▸ Excerpt to read
* * * * * * * * *
FAOTW

I WASN’T MUCH OF A JOINER. Look back through my high school yearbook and you won't find me pictured with the FFA, FBLA, 4H, Speech Club, Drama Club or any other organization that started with "Future" or ended with "Club". It wasn't that I was completely anti-social or opposed to things with a motto and secret handshake. Nor was I completely aimless, but it did seem to be quite a commitment to say in 8th grade, "My future is in farming!" Actually, I did make a test run with the FFA, but before we could order a blue jacket we had to cross a couple of hurdles: 1.) Learn the basics of Roberts Rules of Order. CHECK. 2.) Assist in castrating a few sheep. MY FUTURE IS NOT IN FARMING.

Being a drummer in a traveling rock band seemed practical and doable at the time but there wasn't a club for FDIATRB. I also had aspirations of being a radio DJ. I loved to spin platters and found when practicing in my bedroom I had good banter and interesting facts about the next song coming up after the commercial break. Again, no club for that.

I was a member of several bands: jazz, symphonic, orchestra, rock, marching and concert. I even did a stint in high school playing in musicals for a dinner theatre.

Today, if I were a revolutionary high school leader I would strive to gather creatives together and form the FUTURE ARTISTS OF THE WORLD club. We would meet regularly--maybe in a drum circle, or listening to the poets in our club share their haikus, sonnets and free verse. We would celebrate the work of our own visual artists and trek to galleries, concerts, coffeehouses, etc. We would be a bit subversive, maybe creating an alternative cover for the football program or reimagining the school mascot. Someone in authority might say, "I sure hope that's just tempera paint dripping in a rainbow of colors out of the lockers of the members of the FAOTW!" Given some artistic license, the Senior Prom decorations would be remembered always as would the tattoos given at the after-prom party.

My last official work with students was in a wonderful community called Hinton. Hinton sits in an area that is rich with agricultural resources: wheat, peanuts, cotton, peppers, and more. In the schools of communities like Hinton, FFA is more than a club. It's education, inspiration, and practice. It is key to the passing on of values, methods, lessons-learned, and a way of life.

Let me say with all sincerity that the arts are just as important to a community. I know how important STEM is, I also know how unlivable our communities would become with the arts. I know that it doesn't take a club like my silly FAOTW to promote, to support, to teach, to sustain and protect the arts, but it does take at least awareness and occasional celebration. And, going forward, someone is going to have to speak up for the arts in our schools or they will be stripped away.

I know of many gifted creatives who have come through the Hinton school system. I want to talk about two of them. Sterling Hayes and Corey Fuller. These two former Comets have been on my mind lately. One of them is my son and the other I feel a kinship to because she and her mom and dad have allowed us to be a part of watching her artistic journey.

The reason I'm mentioning them is to celebrate their commitment to the arts and the work they do; particularly right now, and particularly in the area of public art. Public art is so incredible and vital right now and Sterling and Corey are doing great work in this area.
* * * * * * * * *
▸ Try it
Decide whether each statement agrees with the FAOTW essay, answering yes or no and quoting the words from the essay that settle it: 1. The writer played in musicals for a dinner theatre during high school. 2. The writer believes a club like FAOTW is necessary to protect the arts. 3. The area around Hinton produces peanuts and peppers. The material after this point isn't needed.

▸ Dataset excerpt
* * * * * * * * *
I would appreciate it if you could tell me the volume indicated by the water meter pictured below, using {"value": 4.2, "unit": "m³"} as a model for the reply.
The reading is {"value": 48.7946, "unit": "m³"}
* * * * * * * * *
▸ Problem solution
1. Yes: "I even did a stint in high school playing in musicals for a dinner theatre."
2. No: "I know that it doesn't take a club like my silly FAOTW to promote, to support, to teach, to sustain and protect the arts"
3. Yes: "Hinton sits in an area that is rich with agricultural resources: wheat, peanuts, cotton, peppers, and more."